▶ [What the exercise asks]
Give back the full listing, exactly as it is.

▶ [Records supplied]

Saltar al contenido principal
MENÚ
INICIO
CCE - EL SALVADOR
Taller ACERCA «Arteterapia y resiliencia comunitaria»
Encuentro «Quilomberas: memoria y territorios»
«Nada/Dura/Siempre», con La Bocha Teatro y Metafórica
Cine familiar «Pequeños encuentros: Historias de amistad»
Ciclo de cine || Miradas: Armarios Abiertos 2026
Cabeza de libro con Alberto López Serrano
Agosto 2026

▶ [Exercise response]
Saltar al contenido principal
MENÚ
INICIO
CCE - EL SALVADOR
Taller ACERCA «Arteterapia y resiliencia comunitaria»
Encuentro «Quilomberas: memoria y territorios»
«Nada/Dura/Siempre», con La Bocha Teatro y Metafórica
Cine familiar «Pequeños encuentros: Historias de amistad»
Ciclo de cine || Miradas: Armarios Abiertos 2026
Cabeza de libro con Alberto López Serrano
Agosto 2026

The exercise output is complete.